TSA is now expected to work closely with the stakeholders they interviewed, as well as the University of Botswana and the Botswana College of Distance and Open Learning (BOCODOL), both of which are already involved in distance education initiatives in Botswana.
So what concrete benefits will now flow from TSA’s move into Botswana? Molusi and Lawrence’s research indicated a host of opportunities, including:
l A need to provide quality distance education in SADC countries, particularly where present residential modes of delivery are unable to absorb continued social demand for learning;
l Promotion of distance education as a viable and internationally recognised mode of educational delivery and development ranging from certificates, diplomas, bachelors, master’s and doctoral programmes;
l Collaborative delivery ventures and information sharing with institutions in Botswana such as the University of Botswana and BOCODOL;
l Provision of continuous technical training to Botswana’s mining houses, telecommunications and the private sector;
l Institutional support for the growing need for short non-formal courses based on clients’ immediate education and development needs.

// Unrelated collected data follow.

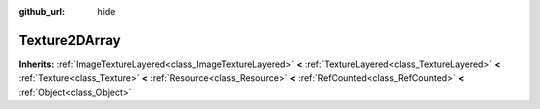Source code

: :github_url: hide

.. Generated automatically by doc/tools/make_rst.py in Godot's source tree.
.. DO NOT EDIT THIS FILE, but the Texture2DArray.xml source instead.
.. The source is found in doc/classes or modules/<name>/doc_classes.

.. _class_Texture2DArray:

Texture2DArray
==============

**Inherits:** :ref:`ImageTextureLayered<class_ImageTextureLayered>` **<** :ref:`TextureLayered<class_TextureLayered>` **<** :ref:`Texture<class_Texture>` **<** :ref:`Resource<class_Resource>` **<** :ref:`RefCounted<class_RefCounted>` **<** :ref:`Object<class_Object>`



.. |virtual| replace:: :abbr:`virtual (This method should typically be overridden by the user to have any effect.)`
.. |const| replace:: :abbr:`const (This method has no side effects. It doesn't modify any of the instance's member variables.)`
.. |vararg| replace:: :abbr:`vararg (This method accepts any number of arguments after the ones described here.)`
.. |constructor| replace:: :abbr:`constructor (This method is used to construct a type.)`
.. |static| replace:: :abbr:`static (This method doesn't need an instance to be called, so it can be called directly using the class name.)`
.. |operator| replace:: :abbr:`operator (This method describes a valid operator to use with this type as left-hand operand.)`
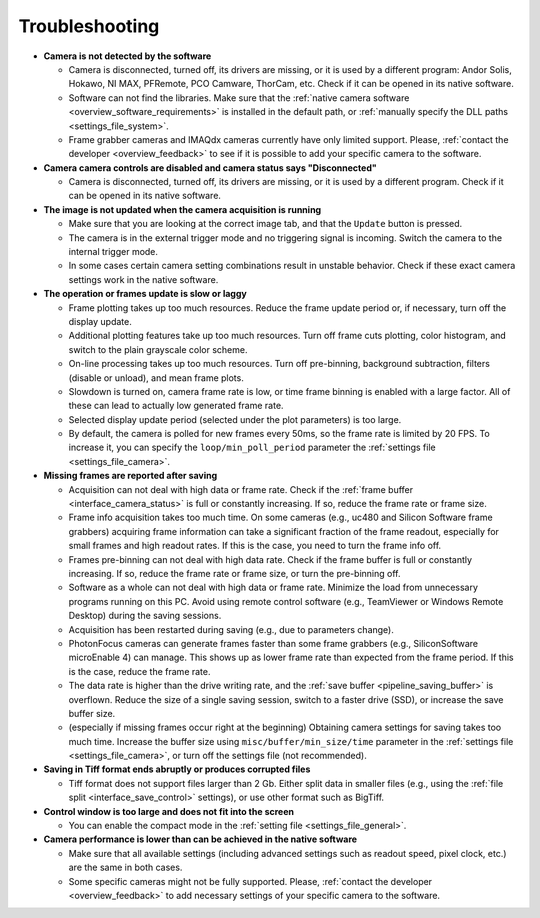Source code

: .. _troubleshooting:

Troubleshooting
=========================

- **Camera is not detected by the software**

  - Camera is disconnected, turned off, its drivers are missing, or it is used by a different program: Andor Solis, Hokawo, NI MAX, PFRemote, PCO Camware, ThorCam, etc. Check if it can be opened in its native software.
  - Software can not find the libraries. Make sure that the :ref:`native camera software <overview_software_requirements>` is installed in the default path, or :ref:`manually specify the DLL paths <settings_file_system>`.
  - Frame grabber cameras and IMAQdx cameras currently have only limited support. Please, :ref:`contact the developer <overview_feedback>` to see if it is possible to add your specific camera to the software.

- **Camera camera controls are disabled and camera status says "Disconnected"**

  - Camera is disconnected, turned off, its drivers are missing, or it is used by a different program. Check if it can be opened in its native software.

- **The image is not updated when the camera acquisition is running**

  - Make sure that you are looking at the correct image tab, and that the ``Update`` button is pressed.
  - The camera is in the external trigger mode and no triggering signal is incoming. Switch the camera to the internal trigger mode.
  - In some cases certain camera setting combinations result in unstable behavior. Check if these exact camera settings work in the native software.

- **The operation or frames update is slow or laggy**
  
  - Frame plotting takes up too much resources. Reduce the frame update period or, if necessary, turn off the display update.
  - Additional plotting features take up too much resources. Turn off frame cuts plotting, color histogram, and switch to the plain grayscale color scheme.
  - On-line processing takes up too much resources. Turn off pre-binning, background subtraction, filters (disable or unload), and mean frame plots.
  - Slowdown is turned on, camera frame rate is low, or time frame binning is enabled with a large factor. All of these can lead to actually low generated frame rate.
  - Selected display update period (selected under the plot parameters) is too large. 
  - By default, the camera is polled for new frames every 50ms, so the frame rate is limited by 20 FPS. To increase it, you can specify the ``loop/min_poll_period`` parameter the :ref:`settings file <settings_file_camera>`.

- **Missing frames are reported after saving**

  - Acquisition can not deal with high data or frame rate. Check if the :ref:`frame buffer <interface_camera_status>` is full or constantly increasing. If so, reduce the frame rate or frame size.
  - Frame info acquisition takes too much time. On some cameras (e.g., uc480 and Silicon Software frame grabbers) acquiring frame information can take a significant fraction of the frame readout, especially for small frames and high readout rates. If this is the case, you need to turn the frame info off.
  - Frames pre-binning can not deal with high data rate. Check if the frame buffer is full or constantly increasing. If so, reduce the frame rate or frame size, or turn the pre-binning off.
  - Software as a whole can not deal with high data or frame rate. Minimize the load from unnecessary programs running on this PC. Avoid using remote control software (e.g., TeamViewer or Windows Remote Desktop) during the saving sessions.
  - Acquisition has been restarted during saving (e.g., due to parameters change).
  - PhotonFocus cameras can generate frames faster than some frame grabbers (e.g., SiliconSoftware microEnable 4) can manage. This shows up as lower frame rate than expected from the frame period. If this is the case, reduce the frame rate.
  - The data rate is higher than the drive writing rate, and the :ref:`save buffer <pipeline_saving_buffer>` is overflown. Reduce the size of a single saving session, switch to a faster drive (SSD), or increase the save buffer size.
  - (especially if missing frames occur right at the beginning) Obtaining camera settings for saving takes too much time. Increase the buffer size using ``misc/buffer/min_size/time`` parameter in the :ref:`settings file <settings_file_camera>`, or turn off the settings file (not recommended).

- **Saving in Tiff format ends abruptly or produces corrupted files**

  - Tiff format does not support files larger than 2 Gb. Either split data in smaller files (e.g., using the :ref:`file split <interface_save_control>` settings), or use other format such as BigTiff.

- **Control window is too large and does not fit into the screen**
  
  - You can enable the compact mode in the :ref:`setting file <settings_file_general>`.

- **Camera performance is lower than can be achieved in the native software**

  - Make sure that all available settings (including advanced settings such as readout speed, pixel clock, etc.) are the same in both cases.
  - Some specific cameras might not be fully supported. Please, :ref:`contact the developer <overview_feedback>` to add necessary settings of your specific camera to the software.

With these opportunities in view, TSA’s North West regional office has developed a strategic implementation plan. This plan involves detailed steps for the effective capacity-building and organisational growth of the new Gaborone office. For example:
l Establishment, training and capacity building of permanent office staff in Gaborone;
l Training of locally based Botswana staff to assist in resourcing the office;
l Comprehensive advertising awareness campaign aimed at Botswana residents involving regular flighting on key radio stations and in various Botswana-based newspapers;
l Advocacy campaigns on radio and television and in the press on the concept of distance education and its vital importance in education and development in SADC and beyond;
l Exhibitions of all TSA courses and programmes at key expos and conferences;
l Planning of intensive education and training workshops on programmes and course needs with key Botswana clients such as mining houses, security firms, teacher colleges, private business, NGOs, civil society, and universities and colleges. Academic divisions of TSA will include economics and management sciences, applied community sciences, public safety and criminal justice, and applied natural sciences.

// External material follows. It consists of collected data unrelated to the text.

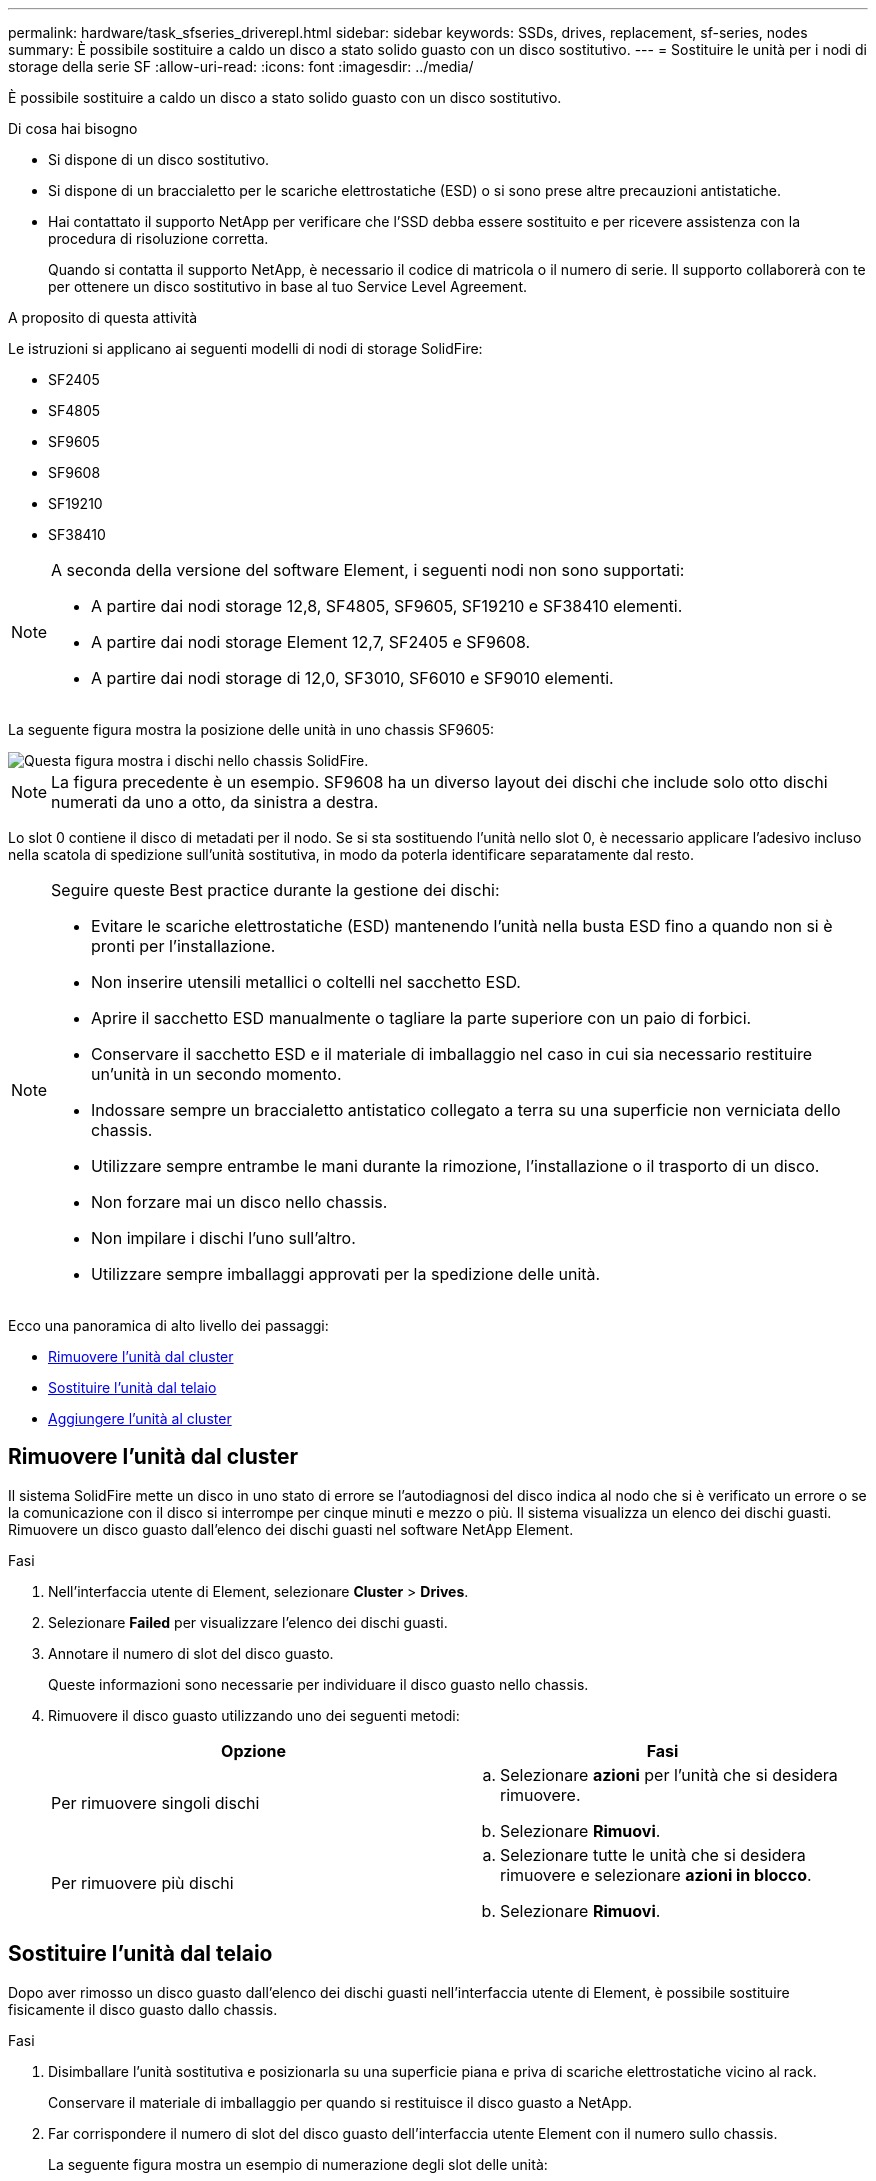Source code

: ---
permalink: hardware/task_sfseries_driverepl.html 
sidebar: sidebar 
keywords: SSDs, drives, replacement, sf-series, nodes 
summary: È possibile sostituire a caldo un disco a stato solido guasto con un disco sostitutivo. 
---
= Sostituire le unità per i nodi di storage della serie SF
:allow-uri-read: 
:icons: font
:imagesdir: ../media/


[role="lead"]
È possibile sostituire a caldo un disco a stato solido guasto con un disco sostitutivo.

.Di cosa hai bisogno
* Si dispone di un disco sostitutivo.
* Si dispone di un braccialetto per le scariche elettrostatiche (ESD) o si sono prese altre precauzioni antistatiche.
* Hai contattato il supporto NetApp per verificare che l'SSD debba essere sostituito e per ricevere assistenza con la procedura di risoluzione corretta.
+
Quando si contatta il supporto NetApp, è necessario il codice di matricola o il numero di serie. Il supporto collaborerà con te per ottenere un disco sostitutivo in base al tuo Service Level Agreement.



.A proposito di questa attività
Le istruzioni si applicano ai seguenti modelli di nodi di storage SolidFire:

* SF2405
* SF4805
* SF9605
* SF9608
* SF19210
* SF38410


[NOTE]
====
A seconda della versione del software Element, i seguenti nodi non sono supportati:

* A partire dai nodi storage 12,8, SF4805, SF9605, SF19210 e SF38410 elementi.
* A partire dai nodi storage Element 12,7, SF2405 e SF9608.
* A partire dai nodi storage di 12,0, SF3010, SF6010 e SF9010 elementi.


====
La seguente figura mostra la posizione delle unità in uno chassis SF9605:

image::../media/sf_drives.gif[Questa figura mostra i dischi nello chassis SolidFire.]


NOTE: La figura precedente è un esempio. SF9608 ha un diverso layout dei dischi che include solo otto dischi numerati da uno a otto, da sinistra a destra.

Lo slot 0 contiene il disco di metadati per il nodo. Se si sta sostituendo l'unità nello slot 0, è necessario applicare l'adesivo incluso nella scatola di spedizione sull'unità sostitutiva, in modo da poterla identificare separatamente dal resto.

[NOTE]
====
Seguire queste Best practice durante la gestione dei dischi:

* Evitare le scariche elettrostatiche (ESD) mantenendo l'unità nella busta ESD fino a quando non si è pronti per l'installazione.
* Non inserire utensili metallici o coltelli nel sacchetto ESD.
* Aprire il sacchetto ESD manualmente o tagliare la parte superiore con un paio di forbici.
* Conservare il sacchetto ESD e il materiale di imballaggio nel caso in cui sia necessario restituire un'unità in un secondo momento.
* Indossare sempre un braccialetto antistatico collegato a terra su una superficie non verniciata dello chassis.
* Utilizzare sempre entrambe le mani durante la rimozione, l'installazione o il trasporto di un disco.
* Non forzare mai un disco nello chassis.
* Non impilare i dischi l'uno sull'altro.
* Utilizzare sempre imballaggi approvati per la spedizione delle unità.


====
Ecco una panoramica di alto livello dei passaggi:

* <<Rimuovere l'unità dal cluster>>
* <<Sostituire l'unità dal telaio>>
* <<Aggiungere l'unità al cluster>>




== Rimuovere l'unità dal cluster

Il sistema SolidFire mette un disco in uno stato di errore se l'autodiagnosi del disco indica al nodo che si è verificato un errore o se la comunicazione con il disco si interrompe per cinque minuti e mezzo o più. Il sistema visualizza un elenco dei dischi guasti. Rimuovere un disco guasto dall'elenco dei dischi guasti nel software NetApp Element.

.Fasi
. Nell'interfaccia utente di Element, selezionare *Cluster* > *Drives*.
. Selezionare *Failed* per visualizzare l'elenco dei dischi guasti.
. Annotare il numero di slot del disco guasto.
+
Queste informazioni sono necessarie per individuare il disco guasto nello chassis.

. Rimuovere il disco guasto utilizzando uno dei seguenti metodi:
+
[cols="2*"]
|===
| Opzione | Fasi 


 a| 
Per rimuovere singoli dischi
 a| 
.. Selezionare *azioni* per l'unità che si desidera rimuovere.
.. Selezionare *Rimuovi*.




 a| 
Per rimuovere più dischi
 a| 
.. Selezionare tutte le unità che si desidera rimuovere e selezionare *azioni in blocco*.
.. Selezionare *Rimuovi*.


|===




== Sostituire l'unità dal telaio

Dopo aver rimosso un disco guasto dall'elenco dei dischi guasti nell'interfaccia utente di Element, è possibile sostituire fisicamente il disco guasto dallo chassis.

.Fasi
. Disimballare l'unità sostitutiva e posizionarla su una superficie piana e priva di scariche elettrostatiche vicino al rack.
+
Conservare il materiale di imballaggio per quando si restituisce il disco guasto a NetApp.

. Far corrispondere il numero di slot del disco guasto dell'interfaccia utente Element con il numero sullo chassis.
+
La seguente figura mostra un esempio di numerazione degli slot delle unità:

+
image::../media/sf_series_drive_numbers.gif[Questa figura mostra la numerazione dei dischi per i nodi di storage SolidFire.]

+
[cols="2*"]
|===
| Elemento | Descrizione 


 a| 
1
 a| 
Numeri degli slot delle unità

|===
. Premere il cerchio rosso sull'unità che si desidera rimuovere per rilasciare l'unità.
+
La chiusura a scatto si apre.

. Estrarre l'unità dallo chassis e posizionarla su una superficie piana e priva di elettricità statica.
. Premere il cerchio rosso sull'unità sostitutiva prima di inserirla nello slot.
. Inserire l'unità sostitutiva e premere il cerchio rosso per chiudere il fermo.
. Informare il supporto NetApp in merito alla sostituzione del disco.
+
Il supporto NetApp fornirà istruzioni per la restituzione del disco guasto.





== Aggiungere l'unità al cluster

Dopo aver installato un nuovo disco nello chassis, viene registrato come disponibile. È necessario aggiungere il disco al cluster utilizzando l'interfaccia utente Element prima che possa partecipare al cluster.

.Fasi
. Nell'interfaccia utente di Element, fare clic su *Cluster* > *Drives*.
. Fare clic su *Available* (disponibile) per visualizzare l'elenco dei dischi disponibili.
. Scegliere una delle seguenti opzioni per aggiungere dischi:
+
[cols="2*"]
|===
| Opzione | Fasi 


 a| 
Per aggiungere singoli dischi
 a| 
.. Selezionare il pulsante *azioni* dell'unità che si desidera aggiungere.
.. Selezionare *Aggiungi*.




 a| 
Per aggiungere più dischi
 a| 
.. Selezionare le caselle di controllo delle unità da aggiungere, quindi selezionare *azioni in blocco*.
.. Selezionare *Aggiungi*.


|===




== Trova ulteriori informazioni

* https://docs.netapp.com/us-en/element-software/index.html["Documentazione software SolidFire ed Element"]
* https://docs.netapp.com/sfe-122/topic/com.netapp.ndc.sfe-vers/GUID-B1944B0E-B335-4E0B-B9F1-E960BF32AE56.html["Documentazione per le versioni precedenti dei prodotti SolidFire ed Element di NetApp"^]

”We are well under way now in setting up operations through an agency. This agency may well develop over time depending on social demand,” Molusi says. ”We have exciting times ahead. We believe that this intervention is a partnership of equals between Botswana providers and ourselves.”
The entire intervention is also carefully dovetailed with South Africa’s national higher education plan, which Minister of Education Kader Asmal released in March. It calls for a merger of TSA, Unisa and Vista University’s Distance Education Centre. Together these institutions will become a mega distance-education provider comprising over 200 000 learners.
TSA’s move into Botswana is also in line with the national education plan’s policy of increasing recruitment of students from SADC states at South African institutions. The plan says that SADC students will from next year be treated as South African students for subsidy purposes.
”We have for some time felt that the concept of the ‘African renaissance’ should have life breathed into it,” Lawrence says. ”Endless debates about the meaning of such a renaissance are counter-productive. The basics of the educational component of the concept are clear: to improve educational opportunity and the quality of life both within and beyond South Africa. The role of distance education in the renaissance is unquestionable because by its very nature distance education delivery knows no spatial boundaries or geographical borders.”